Sdpa fix (#1558)

2025-12-13 16:21:00 +08:00 · 2024-11-02 21:25:46 -07:00
parent 09bc32f62f
commit 62f297b51d
4 changed files with 17 additions and 4 deletions
--- a/mlx/backend/metal/kernels/scaled_dot_product_attention.metal
+++ b/mlx/backend/metal/kernels/scaled_dot_product_attention.metal
@@ -936,6 +936,7 @@ instantiate_fast_inference_self_attention_kernel(half, half, 16, 16, 128, 2, 2);
      const constant int& gqa_factor,                                        \
      const constant int& N,                                                 \
      const constant size_t& k_stride,                                       \
+      const constant size_t& v_stride,                                       \
      const constant float& scale,                                           \
      uint3 tid [[threadgroup_position_in_grid]],                            \
      uint simd_gid [[simdgroup_index_in_threadgroup]],                      \
--- a/mlx/backend/metal/kernels/sdpa_vector.h
+++ b/mlx/backend/metal/kernels/sdpa_vector.h
@@ -13,6 +13,7 @@ template <typename T, int D>
    const constant int& gqa_factor,
    const constant int& N,
    const constant size_t& k_stride,
+    const constant size_t& v_stride,
    const constant float& scale,
    uint3 tid [[threadgroup_position_in_grid]],
    uint simd_gid [[simdgroup_index_in_threadgroup]],
@@ -38,7 +39,7 @@ template <typename T, int D>
  const int kv_head_idx = head_idx / gqa_factor;
  queries += head_idx * D + simd_lid * elem_per_thread;
  keys += kv_head_idx * k_stride + simd_gid * D + simd_lid * elem_per_thread;
-  values += kv_head_idx * k_stride + simd_gid * D + simd_lid * elem_per_thread;
+  values += kv_head_idx * v_stride + simd_gid * D + simd_lid * elem_per_thread;
  out += head_idx * D + simd_gid * elem_per_thread;

  // Read the query and 0 the output accumulator
--- a/mlx/backend/metal/scaled_dot_product_attention.cpp
+++ b/mlx/backend/metal/scaled_dot_product_attention.cpp
@@ -162,7 +162,8 @@ void sdpa_vector(
  int gqa_factor = q.shape(1) / k.shape(1);
  int N = k.shape(2);
  int B = q.shape(0) * q.shape(1);
-  size_t stride = k.strides()[1];
+  size_t k_stride = k.strides()[1];
+  size_t v_stride = v.strides()[1];
  MTL::Size group_dims(1024, 1, 1);
  MTL::Size grid_dims(1, B, 1);

@@ -178,8 +179,9 @@ void sdpa_vector(
  compute_encoder.set_output_array(out, 3);
  compute_encoder->setBytes(&gqa_factor, sizeof(int), 4);
  compute_encoder->setBytes(&N, sizeof(int), 5);
-  compute_encoder->setBytes(&stride, sizeof(size_t), 6);
-  compute_encoder->setBytes(&scale, sizeof(float), 7);
+  compute_encoder->setBytes(&k_stride, sizeof(size_t), 6);
+  compute_encoder->setBytes(&v_stride, sizeof(size_t), 7);
+  compute_encoder->setBytes(&scale, sizeof(float), 8);

  // Launch
  compute_encoder.dispatchThreadgroups(grid_dims, group_dims);
--- a/python/tests/test_fast_sdpa.py
+++ b/python/tests/test_fast_sdpa.py
@@ -167,6 +167,15 @@ class TestFastSDPA(mlx_tests.MLXTestCase):

                    self.assertTrue(mx.allclose(o_mlx, reference, rtol=rtol, atol=atol))

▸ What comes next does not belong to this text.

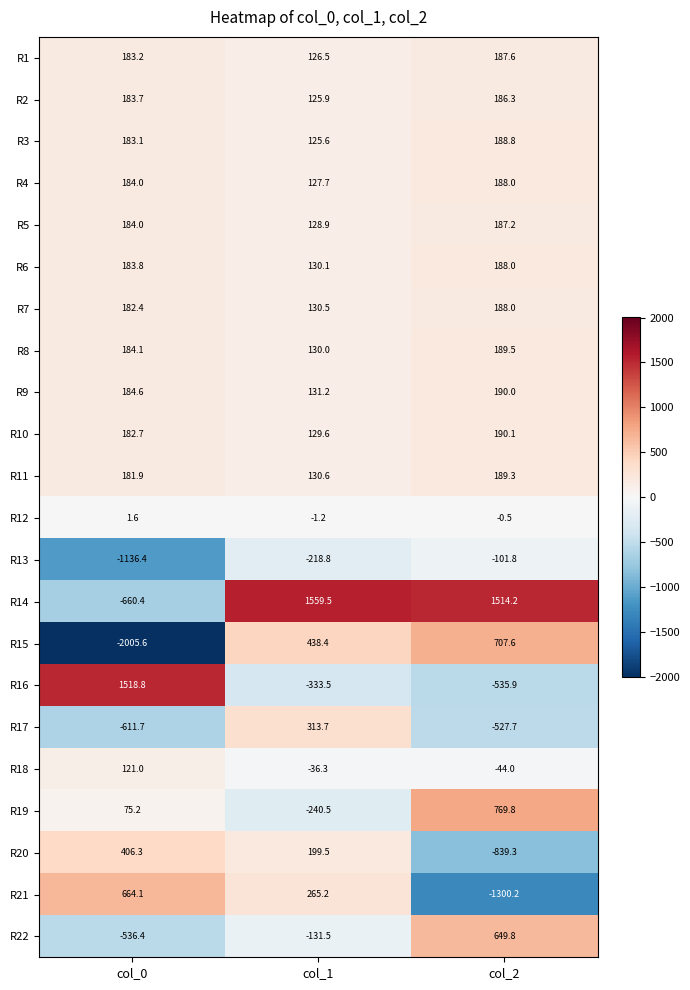

Which series has the widest spread of values?

R15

+        q = mx.random.normal(shape=(1, 32, 1, Dk))
+        k = mx.random.normal(shape=(1, 32, 32, Dk))
+        v = mx.random.normal(shape=(1, 32, 128, Dk))
+
+        atol = 1e-6
+        y = mlx_primitives_sdpa(q, k, v[:, :, :32], scale)
+        y_hat = mx.fast.scaled_dot_product_attention(q, k, v[:, :, :32], scale=scale)
+        self.assertTrue(mx.allclose(y, y_hat, atol=atol))
+

 if __name__ == "__main__":
    unittest.main(failfast=True)